■ Tasks:
1. Update the passage of the blog post on SCRA late fees, starting at "The SCRA was" and ending at "short answer is maybe.", with "military persons" replaced by "servicemembers".
2. Arrange the dataset rows as a numbered list, starting at the first row and ending at the line that contains "catalogue / barcode: US 3628243", with both of those included and blank lines left out.

======== Selected excerpt

Compliance Blog

Oct 24, 2022
Categories: Consumer Lending

Misconceptions of the Servicemembers Civil Relief Act and Late Fees

Military late fees

We’ve all heard the rumors. My personal favorite rumor (or lie…) is “active-duty servicemembers don’t have to pay for anything once they join.”  That’s right. Once you join the military everything is smooth sailing from there! EVERYTHING! Well… while one might argue our servicemembers are very deserving of free things, that isn’t always necessarily true. We in the financial world know that federal regulations provide protection for servicemembers from certain financial risks, including the Servicemembers Civil Relief Act (SCRA).

The SCRA was enacted to help alleviate financial burdens of active-duty military members entering the military and safeguarding their assets and legal interests.  The Act provides interest rate reductions, protections against foreclosure and repossession, the ability to terminate leases, limitations on evictions, and specific safeguards during civil legal proceedings. If you want a more in-depth view on the parameters of the SCRA, check out this NAFCU Compliance Monitor article (member login required).  For the purposes of this blog, we will discuss how late fees are affected under this context. More simply, does the SCRA shield military persons from paying late fees? The short answer is maybe.

The SCRA doesn’t directly address late fees. Instead, late fees are addressed in another way. The Act defines “interest” broadly. Interest consists of “service charges, renewal charges, fees or any other charge” other than bona fide insurance costs (emphasis added). Due to the broad nature of the definition, late fees, which are typically charges a credit union imposes when a member misses a payment, are considered interest. The SCRA limits the interest for past debts at 6%, found in § 3937 of the Act.

How does the interest limitation affect late fees? Since we have established that fees are considered interest, late fees must be factored into the interest cap. (And no! I will not do the math for you.) Any interest above six percent must be retroactively waived back to the date of the member’s entry into military service. All interest above the 6% cap must be surrendered by the credit union. Further, the credit union is prohibited from adding this amount back, after a member leaves military service. In application, if a credit union charges a late fee penalty that raises the interest rate above 6%, the creditor is required to pardon all interest greater than six percent.  For example, if the interest rate is lowered from 8% to 6%, then any fee charged would bring the interest above that threshold.  However, if the interest rate is lowered from 8% to 5%, then the late fee may not bring the interest about that threshold (again, you’ll need to do the math). Interest is not deferred. The credit union must also be sure to reduce the required payments by the amount of interest forgiven and maintain the same maturity date, unless a court determines a creditor qualifies for relief.

================
======== Records provided

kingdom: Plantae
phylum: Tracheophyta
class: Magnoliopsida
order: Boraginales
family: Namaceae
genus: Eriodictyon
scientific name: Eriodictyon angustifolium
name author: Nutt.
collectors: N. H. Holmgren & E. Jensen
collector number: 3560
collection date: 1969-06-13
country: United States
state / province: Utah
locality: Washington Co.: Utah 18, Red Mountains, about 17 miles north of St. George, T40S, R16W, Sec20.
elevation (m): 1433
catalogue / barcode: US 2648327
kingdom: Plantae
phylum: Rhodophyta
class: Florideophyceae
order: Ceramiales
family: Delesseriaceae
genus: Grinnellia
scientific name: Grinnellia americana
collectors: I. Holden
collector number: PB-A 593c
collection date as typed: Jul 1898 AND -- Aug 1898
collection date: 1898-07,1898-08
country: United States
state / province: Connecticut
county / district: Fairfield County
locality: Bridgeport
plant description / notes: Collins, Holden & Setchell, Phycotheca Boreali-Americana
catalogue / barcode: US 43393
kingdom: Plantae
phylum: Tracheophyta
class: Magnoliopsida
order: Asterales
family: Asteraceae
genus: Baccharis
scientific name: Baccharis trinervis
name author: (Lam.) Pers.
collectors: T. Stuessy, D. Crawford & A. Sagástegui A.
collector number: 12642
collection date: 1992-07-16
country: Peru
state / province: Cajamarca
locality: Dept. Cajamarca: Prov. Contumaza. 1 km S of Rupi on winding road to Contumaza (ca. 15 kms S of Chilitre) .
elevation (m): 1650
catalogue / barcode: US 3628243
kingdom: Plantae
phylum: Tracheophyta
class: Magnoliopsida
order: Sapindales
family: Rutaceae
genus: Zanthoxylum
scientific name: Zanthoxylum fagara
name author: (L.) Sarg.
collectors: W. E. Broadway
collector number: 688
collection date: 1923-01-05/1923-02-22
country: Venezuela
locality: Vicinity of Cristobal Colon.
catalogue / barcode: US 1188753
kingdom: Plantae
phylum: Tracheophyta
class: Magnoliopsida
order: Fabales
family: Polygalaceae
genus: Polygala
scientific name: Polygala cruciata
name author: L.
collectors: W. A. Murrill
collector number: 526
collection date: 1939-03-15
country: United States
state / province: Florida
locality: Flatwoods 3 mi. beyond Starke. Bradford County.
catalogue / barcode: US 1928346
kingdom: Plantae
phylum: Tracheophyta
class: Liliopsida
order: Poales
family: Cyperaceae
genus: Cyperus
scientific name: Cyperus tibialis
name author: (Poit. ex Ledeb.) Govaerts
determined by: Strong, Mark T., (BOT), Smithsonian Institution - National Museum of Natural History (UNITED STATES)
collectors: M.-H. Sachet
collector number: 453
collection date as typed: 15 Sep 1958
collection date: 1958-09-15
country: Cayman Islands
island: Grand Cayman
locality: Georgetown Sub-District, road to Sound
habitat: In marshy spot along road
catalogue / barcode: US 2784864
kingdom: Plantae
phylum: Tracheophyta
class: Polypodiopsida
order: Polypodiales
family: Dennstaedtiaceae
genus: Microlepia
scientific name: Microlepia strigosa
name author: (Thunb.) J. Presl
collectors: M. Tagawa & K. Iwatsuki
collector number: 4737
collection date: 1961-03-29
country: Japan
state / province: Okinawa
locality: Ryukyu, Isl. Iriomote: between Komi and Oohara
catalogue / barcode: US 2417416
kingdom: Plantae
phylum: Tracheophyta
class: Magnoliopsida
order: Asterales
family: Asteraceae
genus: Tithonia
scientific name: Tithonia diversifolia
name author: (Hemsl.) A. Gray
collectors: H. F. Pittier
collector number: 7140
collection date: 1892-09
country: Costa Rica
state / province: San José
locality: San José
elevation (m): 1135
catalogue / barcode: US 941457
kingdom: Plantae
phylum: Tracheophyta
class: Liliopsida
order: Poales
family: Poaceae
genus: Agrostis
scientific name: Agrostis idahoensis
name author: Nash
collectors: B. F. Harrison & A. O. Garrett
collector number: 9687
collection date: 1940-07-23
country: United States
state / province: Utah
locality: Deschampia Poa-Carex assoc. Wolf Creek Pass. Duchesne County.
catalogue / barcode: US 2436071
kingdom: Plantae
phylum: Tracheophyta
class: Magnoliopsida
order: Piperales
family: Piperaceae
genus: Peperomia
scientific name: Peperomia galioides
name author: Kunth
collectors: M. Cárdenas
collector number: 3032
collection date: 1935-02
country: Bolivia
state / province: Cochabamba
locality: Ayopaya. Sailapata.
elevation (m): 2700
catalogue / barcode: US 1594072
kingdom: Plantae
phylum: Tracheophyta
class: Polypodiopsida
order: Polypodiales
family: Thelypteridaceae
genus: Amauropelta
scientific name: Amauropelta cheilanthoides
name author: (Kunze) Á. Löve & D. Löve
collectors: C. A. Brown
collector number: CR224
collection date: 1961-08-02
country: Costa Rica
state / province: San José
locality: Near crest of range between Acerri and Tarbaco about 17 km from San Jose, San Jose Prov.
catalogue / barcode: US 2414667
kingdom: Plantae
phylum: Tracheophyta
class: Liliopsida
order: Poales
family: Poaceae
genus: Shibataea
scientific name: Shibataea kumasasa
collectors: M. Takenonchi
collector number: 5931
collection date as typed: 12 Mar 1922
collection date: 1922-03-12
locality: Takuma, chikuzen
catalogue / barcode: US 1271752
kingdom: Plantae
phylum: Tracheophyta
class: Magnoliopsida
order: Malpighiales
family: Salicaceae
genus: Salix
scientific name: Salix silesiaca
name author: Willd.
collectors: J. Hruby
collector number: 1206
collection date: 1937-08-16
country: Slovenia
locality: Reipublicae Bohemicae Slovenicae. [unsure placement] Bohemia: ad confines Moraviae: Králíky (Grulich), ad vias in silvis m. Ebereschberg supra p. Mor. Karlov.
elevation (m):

================

■ Task responses:
1.
The SCRA was enacted to help alleviate financial burdens of active-duty military members entering the military and safeguarding their assets and legal interests.  The Act provides interest rate reductions, protections against foreclosure and repossession, the ability to terminate leases, limitations on evictions, and specific safeguards during civil legal proceedings. If you want a more in-depth view on the parameters of the SCRA, check out this NAFCU Compliance Monitor article (member login required).  For the purposes of this blog, we will discuss how late fees are affected under this context. More simply, does the SCRA shield servicemembers from paying late fees? The short answer is maybe.

2.
1. kingdom: Plantae
2. phylum: Tracheophyta
3. class: Magnoliopsida
4. order: Boraginales
5. family: Namaceae
6. genus: Eriodictyon
7. scientific name: Eriodictyon angustifolium
8. name author: Nutt.
9. collectors: N. H. Holmgren & E. Jensen
10. collector number: 3560
11. collection date: 1969-06-13
12. country: United States
13. state / province: Utah
14. locality: Washington Co.: Utah 18, Red Mountains, about 17 miles north of St. George, T40S, R16W, Sec20.
15. elevation (m): 1433
16. catalogue / barcode: US 2648327
17. kingdom: Plantae
18. phylum: Rhodophyta
19. class: Florideophyceae
20. order: Ceramiales
21. family: Delesseriaceae
22. genus: Grinnellia
23. scientific name: Grinnellia americana
24. collectors: I. Holden
25. collector number: PB-A 593c
26. collection date as typed: Jul 1898 AND -- Aug 1898
27. collection date: 1898-07,1898-08
28. country: United States
29. state / province: Connecticut
30. county / district: Fairfield County
31. locality: Bridgeport
32. plant description / notes: Collins, Holden & Setchell, Phycotheca Boreali-Americana
33. catalogue / barcode: US 43393
34. kingdom: Plantae
35. phylum: Tracheophyta
36. class: Magnoliopsida
37. order: Asterales
38. family: Asteraceae
39. genus: Baccharis
40. scientific name: Baccharis trinervis
41. name author: (Lam.) Pers.
42. collectors: T. Stuessy, D. Crawford & A. Sagástegui A.
43. collector number: 12642
44. collection date: 1992-07-16
45. country: Peru
46. state / province: Cajamarca
47. locality: Dept. Cajamarca: Prov. Contumaza. 1 km S of Rupi on winding road to Contumaza (ca. 15 kms S of Chilitre) .
48. elevation (m): 1650
49. catalogue / barcode: US 3628243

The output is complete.